The deal has closed. Your for-profit hospital chain just added a new hospital to its ranks - this time a former not-for-profit hospital. Much time and effort went into the purchase. The parties may even have had to obtain approval from the state attorney general's office. Nevertheless, all approvals were granted, the deal has closed and your for-profit chain now owns a hospital that formerly was not-for-profit.
Soon after, however, you are asked by one of the gift shop volunteers whether the hospital's tax-exempt volunteer auxiliary will be affected by the ownership change. Since the hospital first opened, the auxiliary has furnished unpaid volunteers to staff the visitors desk and run the gift shop. The auxiliary has also prided itself on raising money for hospital improvements.
Will the volunteers still be able to provide unpaid services for the hospital? Can they continue to raise money for improvements? The answer depends on whether the auxiliary wants to maintain its tax-exempt status. If so, some of the auxiliary's activities may have to be limited.
Separate Entity Analysis
In deciding what to do about the auxiliary, the first step is to determine if it is a separate entity (corporation, limited liability company, etc.) with its own separate tax-exempt status. If it is, the hospital could choose to keep it in place as a tax-exempt entity, and could simply instruct the auxiliary about its new limitations with respect to activities performed for the hospital.
Sometimes, however, the for-profit chain will discover the auxiliary is not a separate entity with its own tax-exempt status. Instead, the auxiliary's tax-exempt status may have been piggy-backed onto the hospital's. This means the auxiliary automatically lost its tax-exempt status following the sale, when the hospital's tax-exempt status was revoked.
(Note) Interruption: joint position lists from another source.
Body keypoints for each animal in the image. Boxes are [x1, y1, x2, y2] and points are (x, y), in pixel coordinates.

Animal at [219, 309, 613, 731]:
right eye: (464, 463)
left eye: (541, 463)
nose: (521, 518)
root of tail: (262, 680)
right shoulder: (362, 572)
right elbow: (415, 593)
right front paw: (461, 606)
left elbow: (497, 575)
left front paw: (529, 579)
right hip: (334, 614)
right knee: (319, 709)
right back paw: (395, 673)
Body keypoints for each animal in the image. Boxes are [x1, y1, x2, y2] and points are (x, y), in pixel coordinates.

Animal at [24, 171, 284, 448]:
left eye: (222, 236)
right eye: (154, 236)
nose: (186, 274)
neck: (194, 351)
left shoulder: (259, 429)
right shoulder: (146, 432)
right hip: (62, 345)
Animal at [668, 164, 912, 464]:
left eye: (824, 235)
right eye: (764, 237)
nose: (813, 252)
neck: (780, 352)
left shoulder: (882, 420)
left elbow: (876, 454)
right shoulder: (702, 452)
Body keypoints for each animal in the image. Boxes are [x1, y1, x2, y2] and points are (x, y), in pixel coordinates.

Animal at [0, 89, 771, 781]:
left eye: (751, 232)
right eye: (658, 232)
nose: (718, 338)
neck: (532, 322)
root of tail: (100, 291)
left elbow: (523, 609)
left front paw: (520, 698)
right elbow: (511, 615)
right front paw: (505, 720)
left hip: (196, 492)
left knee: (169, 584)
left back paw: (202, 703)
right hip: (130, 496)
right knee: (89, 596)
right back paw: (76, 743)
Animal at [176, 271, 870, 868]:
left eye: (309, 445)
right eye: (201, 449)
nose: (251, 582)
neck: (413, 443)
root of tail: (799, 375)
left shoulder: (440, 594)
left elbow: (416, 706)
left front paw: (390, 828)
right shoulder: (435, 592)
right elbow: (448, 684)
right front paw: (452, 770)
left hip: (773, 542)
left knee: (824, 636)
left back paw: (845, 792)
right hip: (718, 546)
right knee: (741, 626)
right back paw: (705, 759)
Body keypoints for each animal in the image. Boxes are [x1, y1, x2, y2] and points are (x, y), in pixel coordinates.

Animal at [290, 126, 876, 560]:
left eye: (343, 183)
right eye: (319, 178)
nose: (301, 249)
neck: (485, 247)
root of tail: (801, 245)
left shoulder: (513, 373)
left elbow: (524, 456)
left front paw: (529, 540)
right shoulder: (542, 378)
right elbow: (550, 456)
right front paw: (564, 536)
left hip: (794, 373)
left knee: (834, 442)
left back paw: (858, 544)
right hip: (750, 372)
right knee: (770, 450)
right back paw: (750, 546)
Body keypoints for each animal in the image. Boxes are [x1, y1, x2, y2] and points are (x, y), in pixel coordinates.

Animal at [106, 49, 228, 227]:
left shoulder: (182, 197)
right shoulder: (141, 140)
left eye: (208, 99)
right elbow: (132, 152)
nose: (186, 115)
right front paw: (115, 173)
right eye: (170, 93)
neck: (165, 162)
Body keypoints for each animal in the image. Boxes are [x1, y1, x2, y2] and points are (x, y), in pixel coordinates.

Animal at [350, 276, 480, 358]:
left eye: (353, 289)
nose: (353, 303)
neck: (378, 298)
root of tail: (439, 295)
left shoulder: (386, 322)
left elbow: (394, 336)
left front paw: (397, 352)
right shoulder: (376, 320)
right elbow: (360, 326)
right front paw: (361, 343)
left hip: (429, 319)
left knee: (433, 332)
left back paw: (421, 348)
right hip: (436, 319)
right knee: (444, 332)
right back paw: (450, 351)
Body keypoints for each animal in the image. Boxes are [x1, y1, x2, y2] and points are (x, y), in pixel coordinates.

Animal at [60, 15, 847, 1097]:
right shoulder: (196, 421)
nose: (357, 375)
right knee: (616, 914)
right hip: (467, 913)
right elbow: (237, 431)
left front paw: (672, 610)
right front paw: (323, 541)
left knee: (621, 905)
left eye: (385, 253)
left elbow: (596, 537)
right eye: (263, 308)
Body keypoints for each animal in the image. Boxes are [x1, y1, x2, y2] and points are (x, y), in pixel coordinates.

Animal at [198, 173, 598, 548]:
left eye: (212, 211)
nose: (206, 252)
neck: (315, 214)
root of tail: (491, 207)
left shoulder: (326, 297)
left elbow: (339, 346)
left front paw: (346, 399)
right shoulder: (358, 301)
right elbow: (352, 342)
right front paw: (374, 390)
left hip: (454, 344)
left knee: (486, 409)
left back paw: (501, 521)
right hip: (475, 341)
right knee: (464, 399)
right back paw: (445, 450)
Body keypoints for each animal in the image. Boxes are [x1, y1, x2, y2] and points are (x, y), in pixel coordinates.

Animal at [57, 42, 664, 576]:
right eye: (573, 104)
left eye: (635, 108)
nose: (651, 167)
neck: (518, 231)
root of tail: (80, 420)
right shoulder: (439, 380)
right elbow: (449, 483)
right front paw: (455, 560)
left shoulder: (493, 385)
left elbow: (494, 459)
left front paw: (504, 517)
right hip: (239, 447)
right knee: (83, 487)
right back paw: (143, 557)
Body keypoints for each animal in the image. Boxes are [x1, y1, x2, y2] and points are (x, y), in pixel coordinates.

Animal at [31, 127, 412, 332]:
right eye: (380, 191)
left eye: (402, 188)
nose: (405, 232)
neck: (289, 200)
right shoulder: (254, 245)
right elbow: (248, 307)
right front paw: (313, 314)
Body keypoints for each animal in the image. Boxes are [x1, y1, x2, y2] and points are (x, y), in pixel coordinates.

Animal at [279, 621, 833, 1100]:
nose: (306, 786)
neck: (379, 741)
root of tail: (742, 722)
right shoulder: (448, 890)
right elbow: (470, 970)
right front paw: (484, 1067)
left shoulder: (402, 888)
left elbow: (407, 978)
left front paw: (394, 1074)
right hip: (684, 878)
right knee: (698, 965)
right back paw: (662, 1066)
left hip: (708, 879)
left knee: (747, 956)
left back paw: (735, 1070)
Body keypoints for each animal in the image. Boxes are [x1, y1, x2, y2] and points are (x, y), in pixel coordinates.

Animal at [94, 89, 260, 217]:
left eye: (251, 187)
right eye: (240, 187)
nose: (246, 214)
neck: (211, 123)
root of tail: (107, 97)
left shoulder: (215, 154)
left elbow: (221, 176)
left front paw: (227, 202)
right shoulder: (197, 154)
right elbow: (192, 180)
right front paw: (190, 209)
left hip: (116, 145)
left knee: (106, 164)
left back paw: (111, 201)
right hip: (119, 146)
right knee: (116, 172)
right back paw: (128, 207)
Now the hospital and auxiliary must make certain decisions. One approach is for the auxiliary to become a part of the for-profit hospital without obtaining status as a separate, tax-exempt entity. Auxiliary income would be hospital income, and all auxiliary expenses would be hospital expenses. These items would have to be reflected in the hospital's tax return even though separate books might be kept for the auxiliary.
The advantage to this approach is that it avoids time-consuming, and possibly expensive, legal and accounting fees in setting up a separate entity. It also allows the auxiliary greater flexibility in the use of its funds and services. For example, there would be no prohibition against the auxiliary purchasing equipment for the hospital or otherwise providing direct benefits to the hospital. The obvious disadvantage is that the auxiliary would not be tax-exempt. Auxiliary volunteers may be much less excited about volunteering their time and energy to a taxable, for-profit entity. Further, volunteers or their supporters could not take tax deductions for donations given to the auxiliary.
Another approach would be to obtain separate corporate status for the auxiliary and to apply for tax-exempt status. Current auxiliary members may prefer this approach. It means, however, that the auxiliary cannot use its funds to provide items the hospital normally pays for, such as equipment or personnel.
That is because section 501(c)(3) of the IRS Code provides tax-exempt status for an organization operated exclusively for "religious, charitable, scientific, testing for public safety, literary or educational purposes ... no part of the net earnings of which inures to the benefit of any private shareholder or individual...."
If the IRS finds a tax-exempt auxiliary has used its tax-exempt status for the financial benefit of a private entity, such as the for-profit hospital with which it is affiliated, the auxiliary will lose its exemption and could be subject to tax penalties.
In deciding whether an activity is allowed, the auxiliary should ask the following question: Will the activity result in increased revenue or decreased cost to the hospital? If so, the activity should be avoided even though its primary purpose is to benefit patients or the community. If, on the other hand, the activity will benefit patients and the community but will not result in increased revenue or decreased cost to the hospital, the activity probably is acceptable. Unfortunately, many activities fall into the questionable gray area since they may indirectly benefit the hospital as well as patients and the community.